The opinion of the court was delivered by: PARKER
The plaintiffs in this proceeding include Common Cause, a nonprofit, nonpartisan District of Columbia corporation whose announced concern is the promotion of social welfare, civic betterment and social improvement in the United States, with a particular interest in the integrity of the elective process; John W. Gardner, Chairman of Common Cause, and a resident and registered voter in the State of Maryland; Jonathan B. Bingham, Democrat-New York, and Gilbert Gude, Republican-Maryland, present members of the United States House of Representatives who assert their intention to seek reelection in 1972 to the 93rd Congress.
These plaintiffs seek declaratory and injunctive relief against the Democratic National Committee, the Republican National Committee, and the Conservative Party to protect, under these statutes, their alleged private beneficial interests as citizens, voters, campaign contributors and workers, and candidates for elective Federal office.

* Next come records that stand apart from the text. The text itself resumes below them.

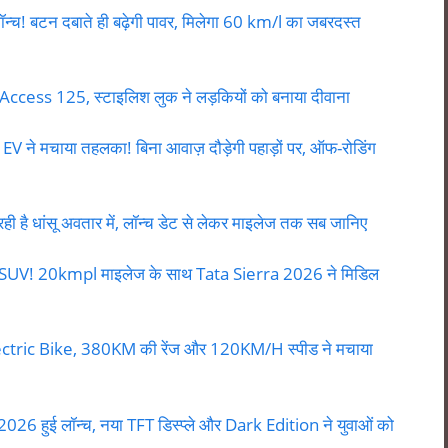
च! बटन दबाते ही बढ़ेगी पावर, मिलेगा 60 km/l का जबरदस्त
 Access 125, स्टाइलिश लुक ने लड़कियों को बनाया दीवाना
ने मचाया तहलका! बिना आवाज़ दौड़ेगी पहाड़ों पर, ऑफ-रोडिंग
 धांसू अवतार में, लॉन्च डेट से लेकर माइलेज तक सब जानिए
ियम SUV! 20kmpl माइलेज के साथ Tata Sierra 2026 ने मिडिल
ctric Bike, 380KM की रेंज और 120KM/H स्पीड ने मचाया
 हुई लॉन्च, नया TFT डिस्प्ले और Dark Edition ने युवाओं को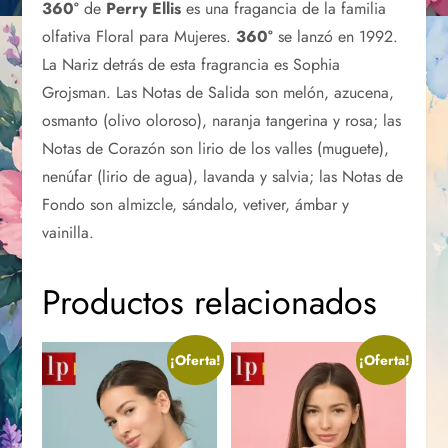
360°
de
Perry Ellis
es una fragancia de la familia
olfativa Floral para Mujeres.
360°
se lanzó en 1992.
La Nariz detrás de esta fragrancia es Sophia
Grojsman. Las Notas de Salida son melón, azucena,
osmanto (olivo oloroso), naranja tangerina y rosa; las
Notas de Corazón son lirio de los valles (muguete),
nenúfar (lirio de agua), lavanda y salvia; las Notas de
Fondo son almizcle, sándalo, vetiver, ámbar y
vainilla.
Productos relacionados
¡Oferta!
¡Oferta!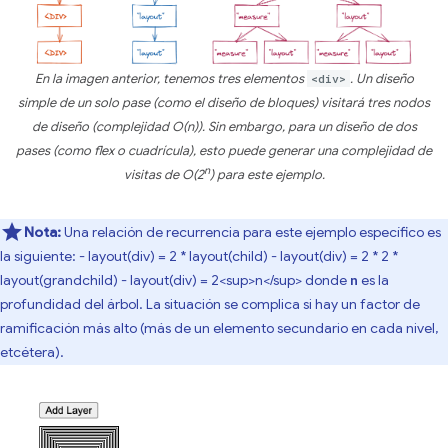
En la imagen anterior, tenemos tres elementos
<div>
. Un diseño
simple de un solo pase (como el diseño de bloques) visitará tres nodos
de diseño (complejidad O(n)). Sin embargo, para un diseño de dos
pases (como flex o cuadrícula), esto puede generar una complejidad de
n
visitas de O(2
) para este ejemplo.
Nota:
Una relación de recurrencia para este ejemplo específico es
la siguiente: - layout(div) = 2 * layout(child) - layout(div) = 2 * 2 *
layout(grandchild) - layout(div) = 2<sup>n</sup> donde
es la
n
profundidad del árbol. La situación se complica si hay un factor de
ramificación más alto (más de un elemento secundario en cada nivel,
etcétera).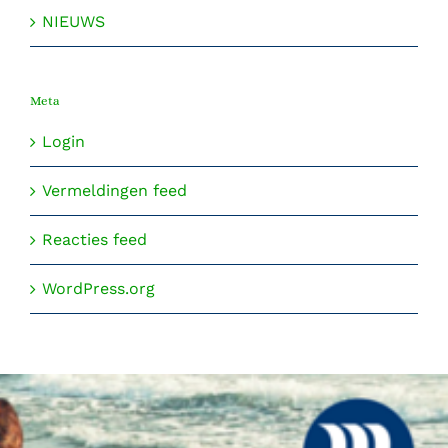
NIEUWS
Meta
Login
Vermeldingen feed
Reacties feed
WordPress.org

They contend that the defendants consistently and continually employ and conspire with other parties to use, with impunity, various devices designed to circumvent illegally §§ 608 and 609. They allege that the failure and apparent inability and unwillingness of the Justice Department to prosecute any of these alleged violations during the more than 30-year existence of the statutes makes a mockery of "the prophylactic purposes of these laws which were designed to prevent disparity in contributed financial resources from being a major factor in elections for elective Federal office and to prevent contributors of large amounts from exercising undue influence on the actions of elected Federal officials."
The immediate issues before the Court are presented by the defendants' motions to dismiss. They assert that the complaint fails to state a cause of action; lack of jurisdiction of the subject matter; lack of standing of the plaintiffs to sue; lack of justiciability; lack of an actual case or controversy; and, the absence of irreparable injury. They oppose the motion for designation of the proceedings as a class action.
The Court concludes that the motions to dismiss the complaint should be denied as to Common Cause, John W. Gardner and the designated members of Common Cause; and granted, without prejudice, as to Congressmen Bingham and Gude. Further, the Court concludes that the motion for a class action should be denied as to all except the designated members of Common Cause.
This Court has jurisdiction to consider such equitable actions as this
pursuant to former Section 521 of Title 11 of the District of Columbia Code, 1967 Edition. That Code provision gives general equity jurisdiction and venue to this Court where either party is resident or found within the District of Columbia.
The assertion of the Republican National Committee that jurisdiction is lacking because of a failure to state a cause of action is misplaced. "Whether the complaint states a cause of action on which relief could be granted * * * must be decided after and not before the court has assumed jurisdiction over the controversy. * * *" Bell et al. v. Hood et al., 327 U.S. 678, 682, 683, 66 S. Ct. 773, 776, 90 L. Ed. 939 (1946). Exceptions to that rule -- when the claim is wholly insubstantial and frivolous or is clearly immaterial and made solely for the purpose of obtaining jurisdiction -- are questionably jurisdictional and, in any event, inapplicable here.
And although the jurisdiction conferred by the District of Columbia Code makes it unnecessary to rely on 28 U.S.C. § 1331(a), it is clear that the underlying economic basis of the complaint -- contributions in excess of $5,000 per person and expenditures in excess of $3,000,000 -- far exceeds the $10,000 necessary to satisfy the jurisdictional requirement of the federal statute.